A hold decision in June may be straightforward — the Board’s May statement explicitly flagged that policy works with lags and that further data was needed before acting again. But a dovish statement is not guaranteed. The RBA will want to preserve the option to hike at August’s meeting on 10–11 August if the June quarter CPI, due before then, surprises to the upside. Eslake put it directly: “The August meeting is live. Depending on what the data says, there could be an increase in rates again at that meeting.”
This is the delicate balance: the RBA has enough evidence to pause, but not enough evidence to relax.
What the RBA is likely to do next
The most likely path for interest rates this year is sideways.
A June hold looks almost certain. Forty-two of 45 Reuters-surveyed economists, 97% of Finder’s panel, and market pricing all point in the same direction. The case for an immediate fourth increase has weakened sharply. The RBA has already delivered 75 basis points of tightening this year alone — the most in a single calendar year in over a decade — and monetary policy works with a lag. Some of the effects of those increases are still flowing through the economy.
But August is genuinely live. Westpac has flagged August and September as the window for any further moves. NAB, by contrast, has shifted to greater conviction that the next move is down, while forecasting a gradual easing cycle that reaches 3.6% by end of 2027.
The central bank’s June message is likely to be cautious rather than celebratory: rates are on hold, inflation remains too high, the economy is slowing, and the Board is prepared to respond if needed. No move, but no surrender.

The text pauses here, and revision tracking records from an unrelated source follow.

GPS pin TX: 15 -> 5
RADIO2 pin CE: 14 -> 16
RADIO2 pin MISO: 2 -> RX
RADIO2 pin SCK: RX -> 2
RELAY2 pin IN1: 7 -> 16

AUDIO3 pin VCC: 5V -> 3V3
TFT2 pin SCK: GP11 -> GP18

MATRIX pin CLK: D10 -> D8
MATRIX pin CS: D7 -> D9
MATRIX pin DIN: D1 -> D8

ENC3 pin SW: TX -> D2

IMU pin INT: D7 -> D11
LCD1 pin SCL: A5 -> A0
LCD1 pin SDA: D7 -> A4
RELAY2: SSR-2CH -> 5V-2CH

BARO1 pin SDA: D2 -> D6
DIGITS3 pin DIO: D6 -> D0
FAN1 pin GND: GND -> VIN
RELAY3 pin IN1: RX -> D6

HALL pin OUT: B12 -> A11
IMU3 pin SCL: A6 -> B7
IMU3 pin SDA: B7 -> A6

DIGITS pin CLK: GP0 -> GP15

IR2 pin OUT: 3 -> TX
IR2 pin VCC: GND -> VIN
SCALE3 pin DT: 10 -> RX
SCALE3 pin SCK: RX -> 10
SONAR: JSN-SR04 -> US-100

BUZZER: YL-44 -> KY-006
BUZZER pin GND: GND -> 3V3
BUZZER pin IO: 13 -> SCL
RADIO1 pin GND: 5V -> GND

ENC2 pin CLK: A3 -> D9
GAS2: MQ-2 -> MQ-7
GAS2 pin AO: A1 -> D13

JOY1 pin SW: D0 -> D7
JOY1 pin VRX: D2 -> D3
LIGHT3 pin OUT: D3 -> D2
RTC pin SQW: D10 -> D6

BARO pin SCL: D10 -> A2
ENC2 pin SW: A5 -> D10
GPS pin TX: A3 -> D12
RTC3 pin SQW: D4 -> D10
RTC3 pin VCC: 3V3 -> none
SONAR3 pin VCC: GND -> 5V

Are rate cuts coming this year?
Probably not.
NAB’s forecast has the cash rate reaching 3.6% by end of 2027 — a gradual easing cycle, but a 2027 story, not 2026. A Reuters survey of 44 economists found 26 expect the cash rate to remain at 4.35% at end-September, while 18 project 4.60% or higher. Only a small minority see cuts before year-end. For households, that means mortgage relief may be slow to arrive. For businesses, financing costs may remain high. For property buyers, borrowing capacity is unlikely to improve meaningfully in the near term.
The end of rate hikes is not the same as the start of rate cuts. There can be a long pause between the two — and on current data, that is exactly where Australia appears to be heading.
The bottom line
Australia’s interest rate cycle appears to be shifting from tightening to waiting. The RBA probably does not need to raise rates on 16 June, and may not need to raise them again this year. Unemployment is at 4.5%, hiring is down 9% year-on-year, auction clearance rates are at or below 2022 downturn levels in every major capital city, and GDP grew just 0.3% in Q1 — the weakest result in a year.
But the RBA is unlikely to say the job is done. Trimmed mean inflation at 3.4% is still well above the 2–3% target band and moving in the wrong direction. The Budget forecast has inflation peaking at 5% mid-year. The August meeting remains a genuine decision point. In the meantime, borrowers waiting for relief should prepare for a longer wait than the headline numbers might suggest — and property buyers operating in a softening market should be especially careful about the price they pay.